Sumber : daniarwikan.blogspot.com200903sejarah-fotografi indonesia
Dari foto-fotonya tersebut, bisa dibilang bahwa Cephas telah memotret banyak hal tentang kehidupan di dalam Keraton,
mulai dari foto Sultan Hamengku Buwono VII dan keluarganya, bangunan-bangunan sekitar Keraton, upacara Garebeg di alun-
alun, iring-iringan benda untuk keperluan upacara, tari-tarian, hingga pemandangan Kota Yogyakarta dan sekitarnya.
Tidak itu saja, bahkan Cephas juga diketahui banyak memotret candi dan bangunan bersejarah lainnya, terutama yang
ada di sekitar Yogyakarta. Berkaitan dengan kegiatan Cephas memotret kalangan bangsawan Keraton, ada cerita yang cukup
menarik. Zaman dulu, dari sekian banyak penduduk Jawa waktu itu, hanya segelintir saja rakyat yang bisa atau pernah melihat
wajah rajanya. Tapi, dengan foto-foto yang dibuat Cephas, maka wajah-wajah raja dan bangsawan bisa dikenali rakyatnya.
2. Masa-Masa Keemasan Cephas
Cephas pernah terlibat dalam proyek pemotretan untuk penelitian monumen kuno peninggalan zaman Hindu-Jawa,
yaitu kompleks Candi Loro Jonggrang di Prambanan, yang dilakukan oleh Archeological Union di Yogyakarta pada tahun
1889-1890. Saat bekerja, Cephas banyak dibantu oleh Sem, anak laki-lakinya yang juga tertarik pada dunia fotografi. Cephas juga
membantu memotret untuk lembaga yang sama ketika dasar tersembunyi Candi Borobudur mulai ditemukan. Ada sekitar
300 foto yang dibuat Cephas dalam proyek penggalian itu. Pemerintah Belanda mengalokasikan dana 9.000 gulden untuk
penelitian tersebut. Cephas dibayar 10 gulden per lembar fotonya. Ia mengantongi 3.000 gulden sepertiga dari seluruh
uang penelitian, jumlah yang sangat besar untuk ukuran waktu itu.
Beberapa foto seputar candi tersebut dijual Cephas. Alhasil, foto-foto buah karyanya itu menyebar dan terkenal. Ada
yang digunakan sebagai suvenir atau oleh-oleh bagi para elit Belanda yang akan pergi ke luar kota atau ke Eropa. Album-
album yang berisi foto-foto Sultan dan keluarganya juga kerap diberikan sebagai hadiah untuk pejabat pemerintahan seperti
presiden. Hal itu tentunya membuat Cephas dikenal luas oleh masyarakat kelas tinggi, dan memberinya keleluasaan bergaul di
lingkungan mereka. Karena kedekatan dengan lingkungan elit itulah sejak tahun 1888 Cephas memulai prosedur untuk
mendapatkan status equivalent to Europeans sama dengan orang Eropa untuk dirinya sendiri dan anak laki-lakinya: Sem
dan Fares. Cephas adalah salah satu dari segelintir pribumi yang
waktu itu bisa menikmati keistimewaan-keistimewaan dan
penghargaan dari masyarakat elit Eropa di Yogyakarta. Mungkin itu sebabnya karya-karya foto Cephas sarat dengan
suasana menyenangkan dan indah. Model-model cantik, tari- tarian, upacara-upacara, arsitektur rumah tempo dulu, dan semua
hal yang enak dilihat selalu menjadi sasaran bidik kameranya. Bahkan, rumah dan toko milik orang-orang Belanda, lengkap
dengan tuan-tuan dan noni-noni Belanda yang duduk-duduk di teras rumah, juga sering menjadi obyek fotonya.

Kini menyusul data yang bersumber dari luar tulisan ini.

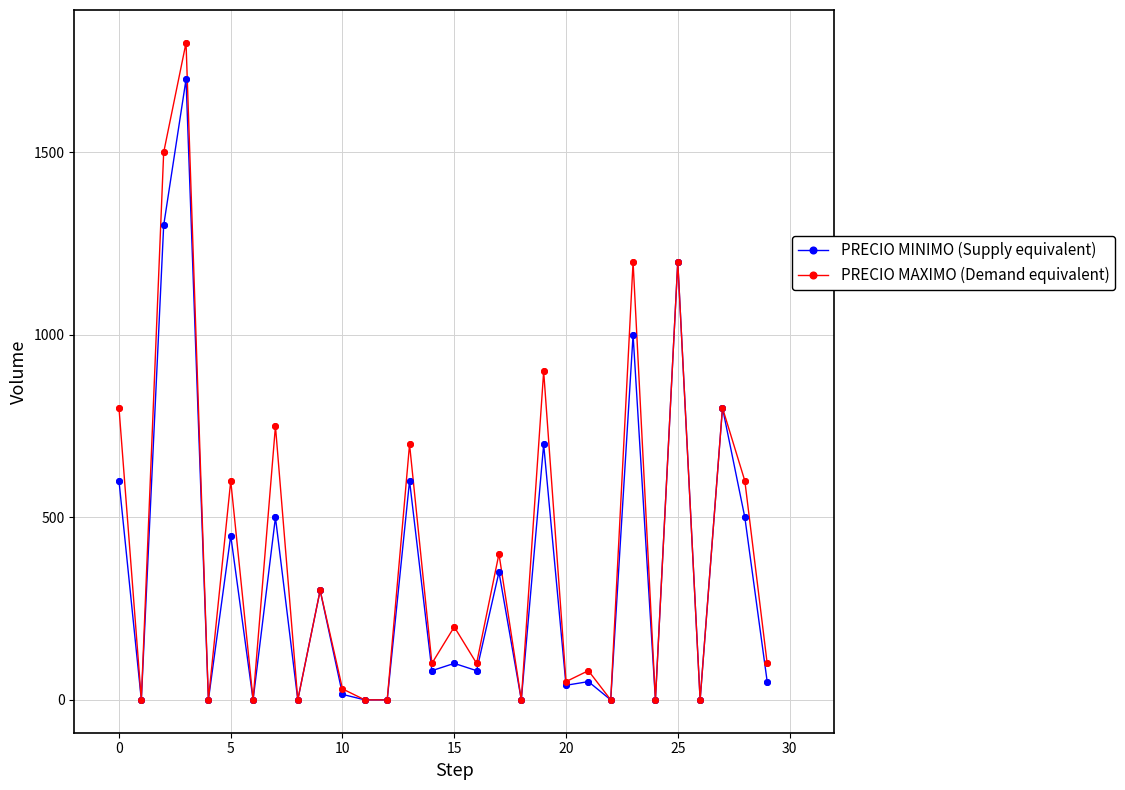

Which series has the widest spread of values?

PRECIO MAXIMO (Demand equivalent)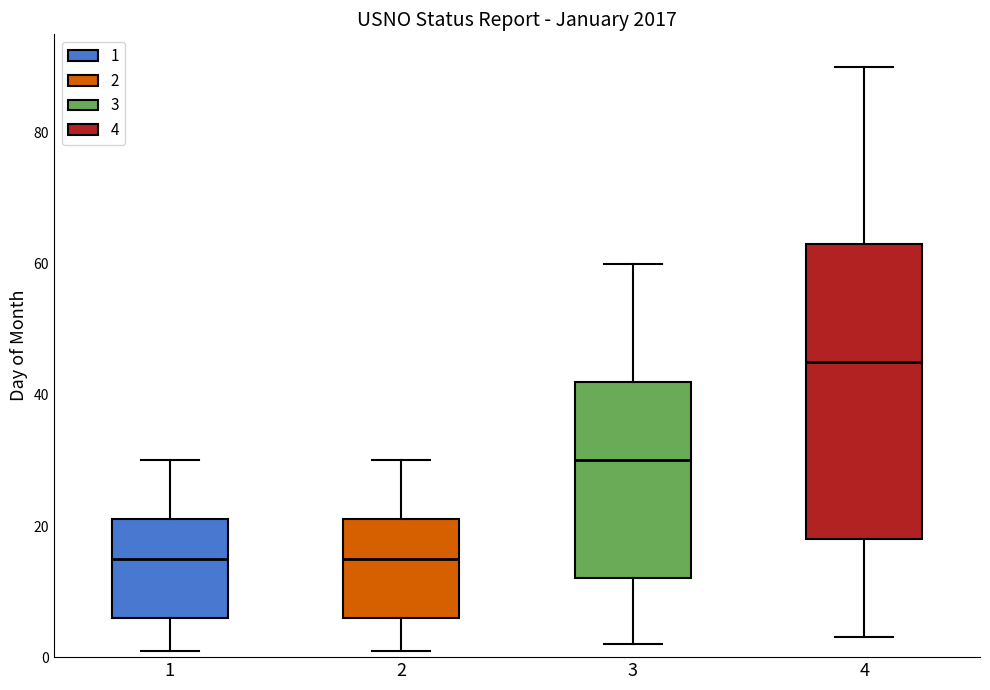

Reading left to right, transcribe this box plot: for each box, give where its median line is, the range the box spans, and where its two whiskers end, as read against the y-axis. The values are not printed on the chart, so give them approximately, as read against the axis.

1: median 16, box 6 to 22, whiskers 2 to 30
2: median 16, box 6 to 22, whiskers 2 to 30
3: median 30, box 12 to 42, whiskers 2 to 60
4: median 46, box 18 to 64, whiskers 4 to 90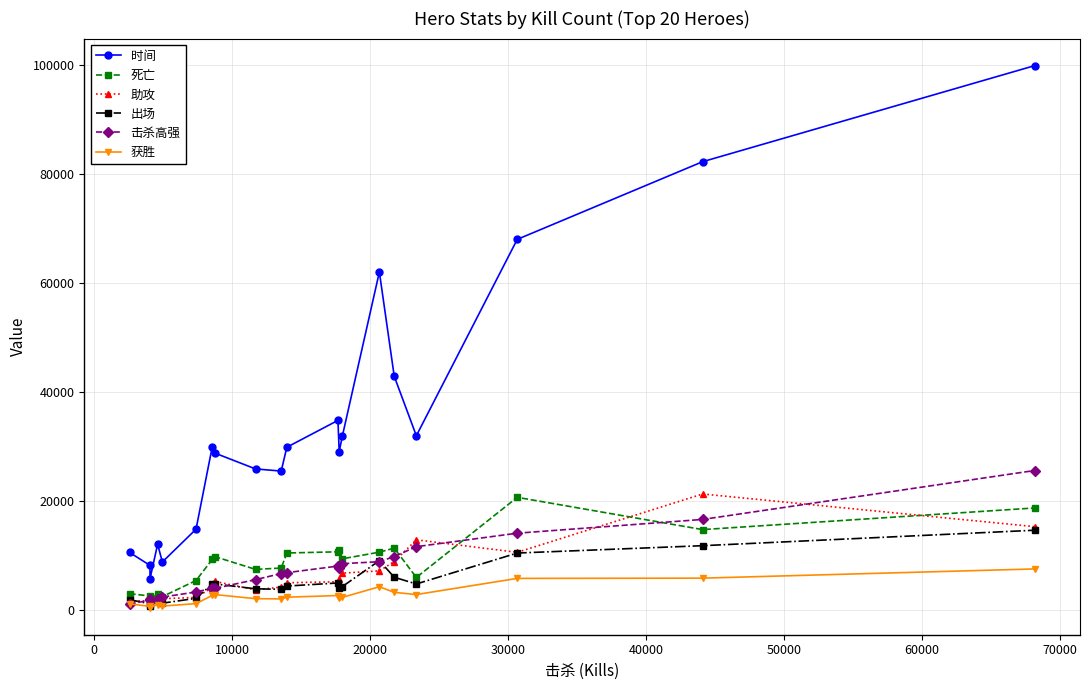

True or false: 死亡 has more than 0 interior local peaks.

True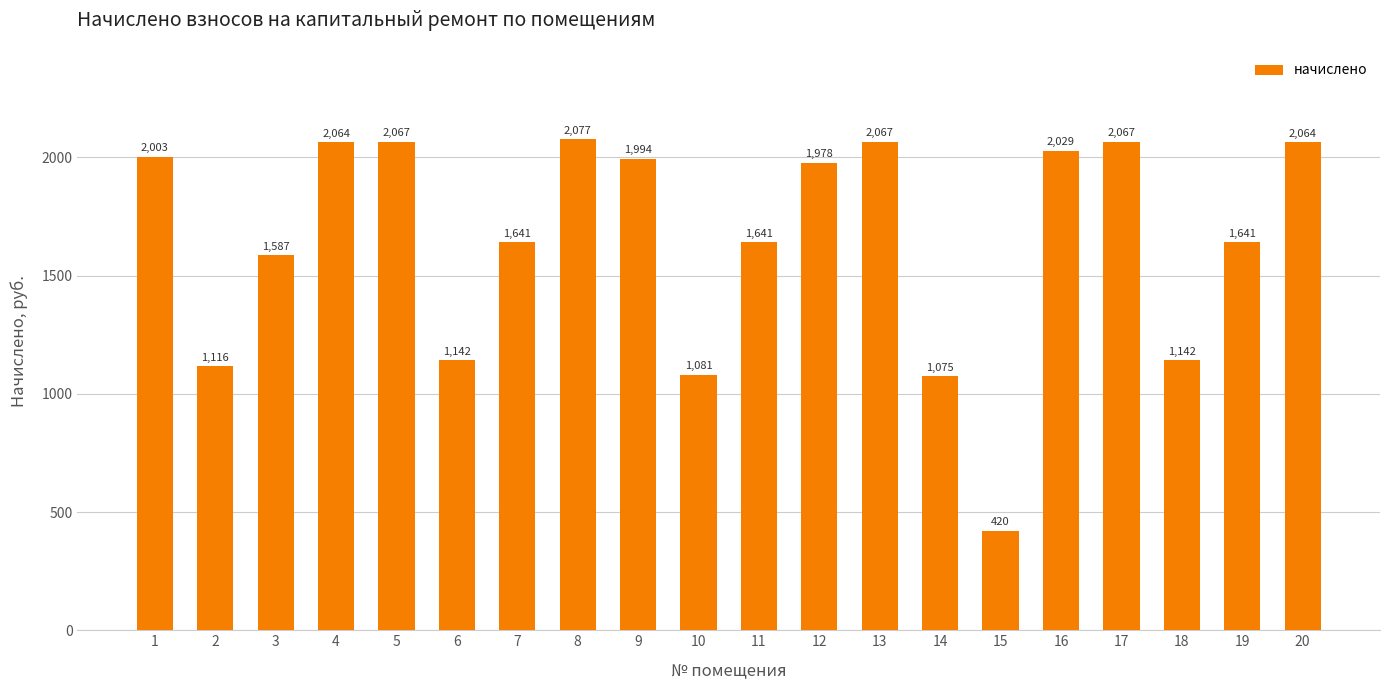

Which has a higher value, 7 or 10?

7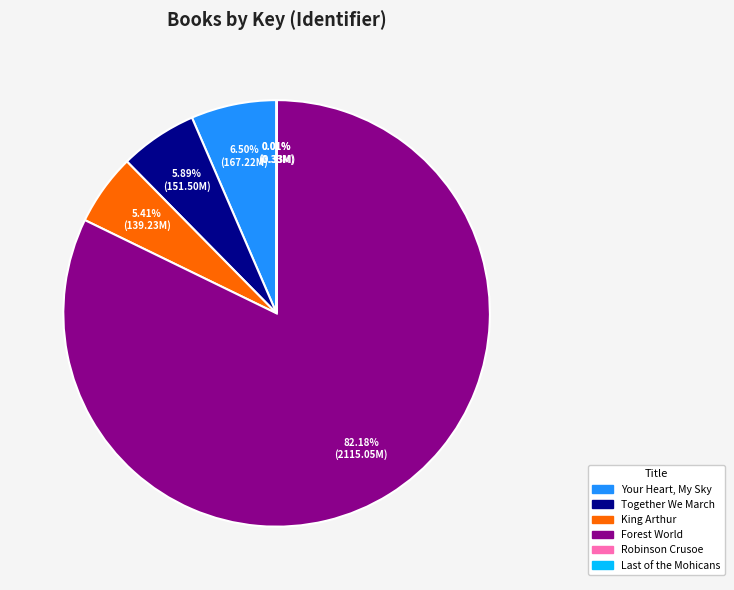

To the nearest percent, what is the average slice percentage?

17%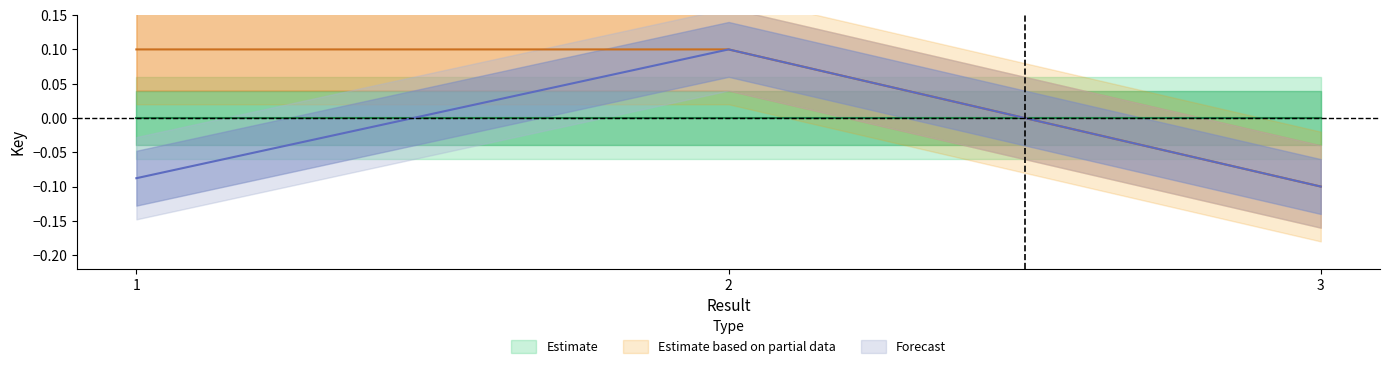

What is the difference between the maximum and minimum values in the Forecast series?

0.2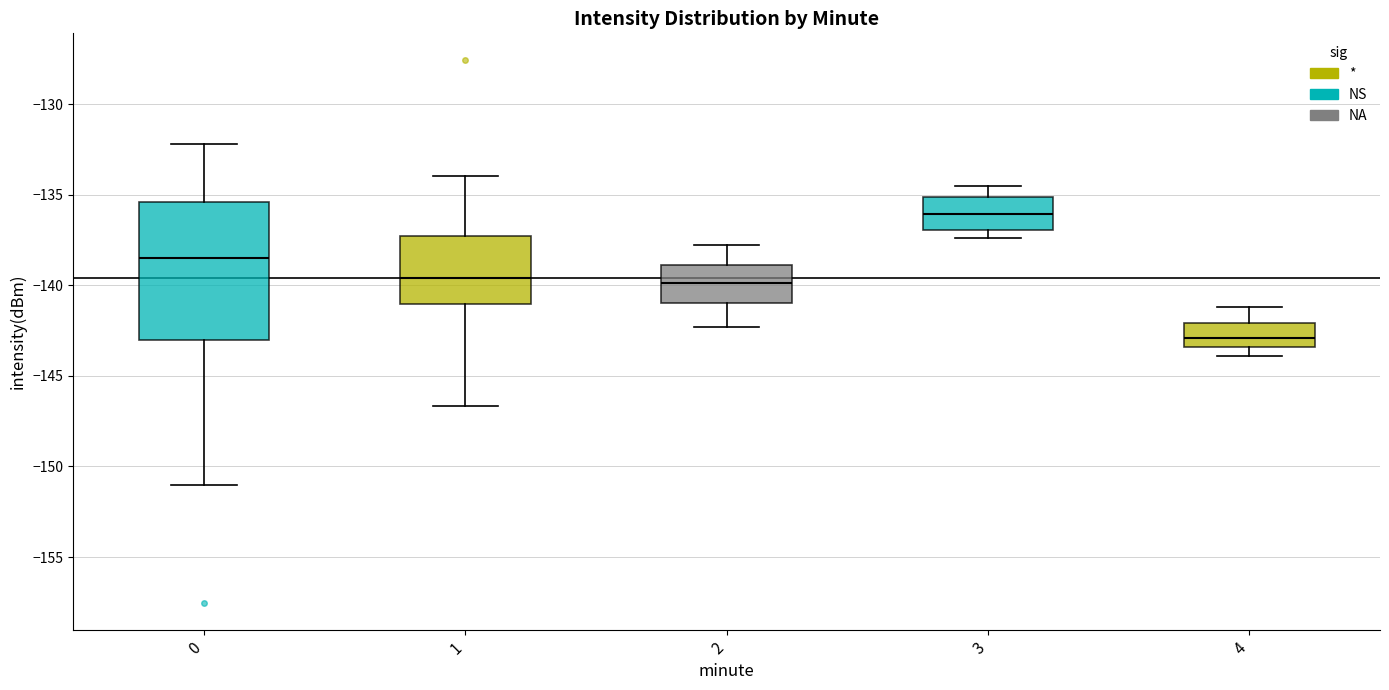

Which box's median line is the lowest?

4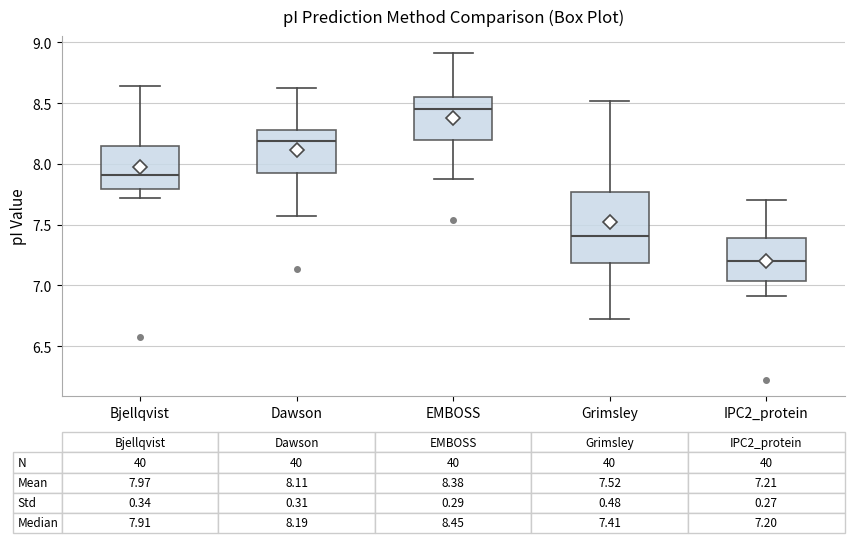

Which box's median line is the highest?

EMBOSS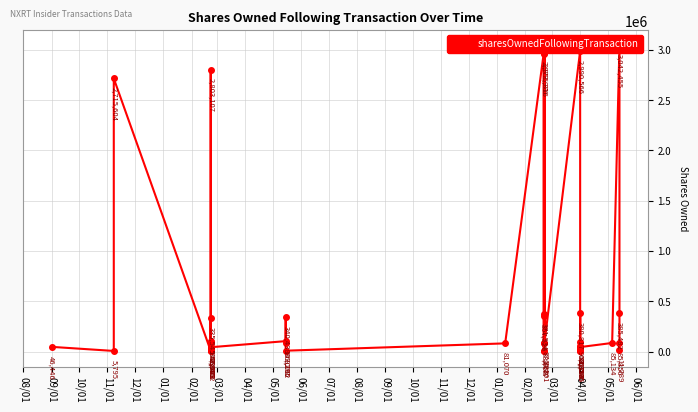

What is the greatest value displayed?

3042455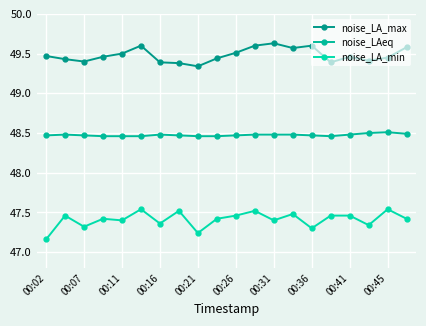

What is the difference between the maximum and second lowest values in the noise_LA_min series?

0.3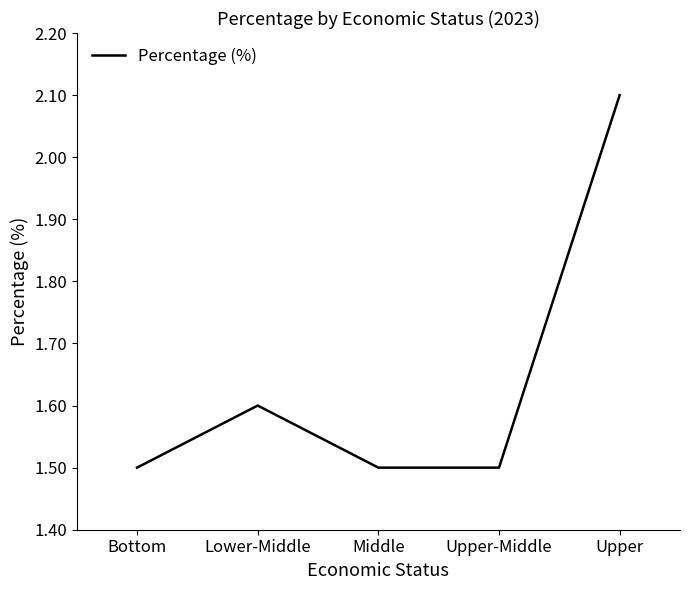

Between Lower-Middle and Upper, which is larger?

Upper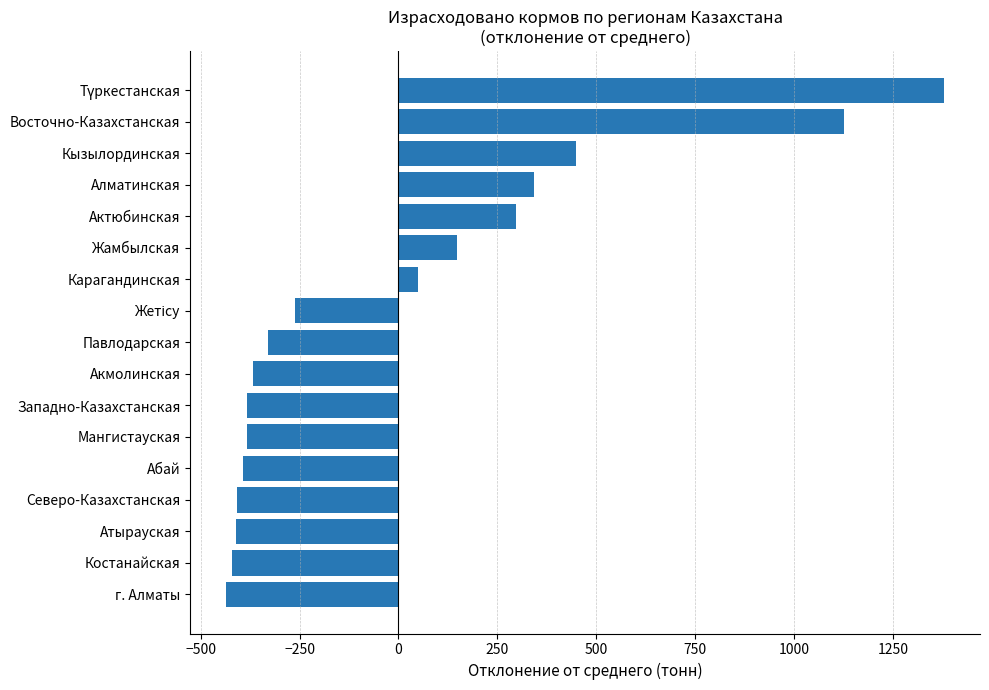

What is the difference between the maximum and minimum values?

1815.5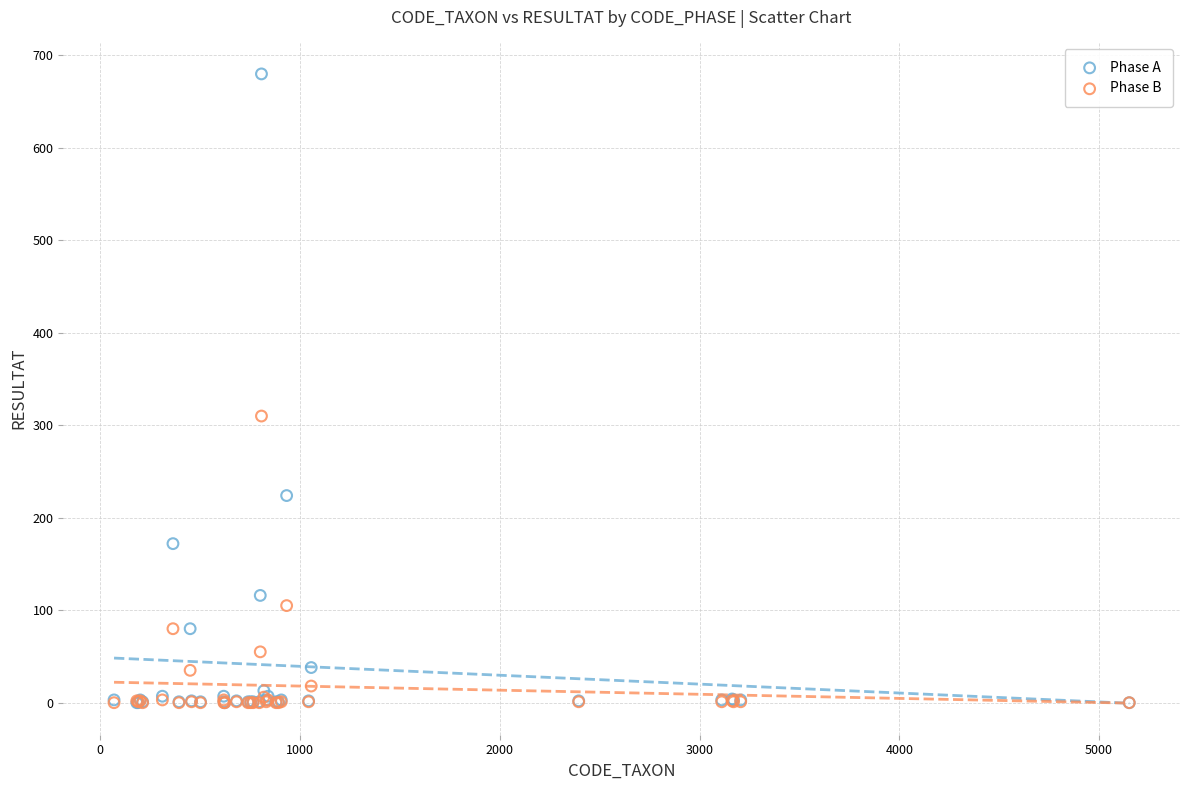

In the Phase A series, what Y value is closest to 340?

224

Sekitar tahun 1863-1875, Cephas sempat magang di sebuah kantor milik Isidore van Kinsbergen, fotografer yang
bekerja di Jawa Tengah. Status sebagai fotografer resmi baru ia sandang saat bekerja di Kesultanan Yogyakarta. Sejak menjadi
fotografer khusus Kesultanan itulah namanya mulai dikenal hingga ke Eropa.